**Problems to solve:**
1. In the passage on NFS file deletion, what did a client ask the server to do with a remote file that was deleted while the client still had it open?
2. Go on with the passage on NFS file deletion, starting right after its last sentence.

**Page extract:**
-*-
Many programs open a temp file and immediately delete it, writing and reading
from the open file handle. In order to make this work over stateless NFS, a
client that had a remote file open would never ask the server to remove it, as
long as it stayed open; it asked to have it renamed (to a temporary name)
instead. When the file was closed, the temporary name was removed. This only
solved the "deletion" problem, and only for a single client; if one client has a
remote file open, and another client deletes it, the first client loses access.
-*-
**Data section:**
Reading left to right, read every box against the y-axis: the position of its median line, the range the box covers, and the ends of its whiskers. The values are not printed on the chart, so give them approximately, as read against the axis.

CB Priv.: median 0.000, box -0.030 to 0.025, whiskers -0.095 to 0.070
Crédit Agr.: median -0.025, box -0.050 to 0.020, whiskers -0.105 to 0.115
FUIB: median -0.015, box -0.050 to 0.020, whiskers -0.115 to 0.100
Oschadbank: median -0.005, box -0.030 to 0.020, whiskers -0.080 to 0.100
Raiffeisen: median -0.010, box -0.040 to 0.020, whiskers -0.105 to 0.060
-*-
**Responses per task:**
1. Rename it to a temporary name.

2.
Consistency
The paper does not mention this at all in the context of
simultanoues access, but from other papers (and personal experience), we know it
was basically ignored. Changes made by one client may not show up in another
client for up to 30 seconds.
Concluding Remark
This is a perfect example of why not to
ignore security when designing a system. Security is not a "feature" to be added
in later; it must be an integral part of your system design.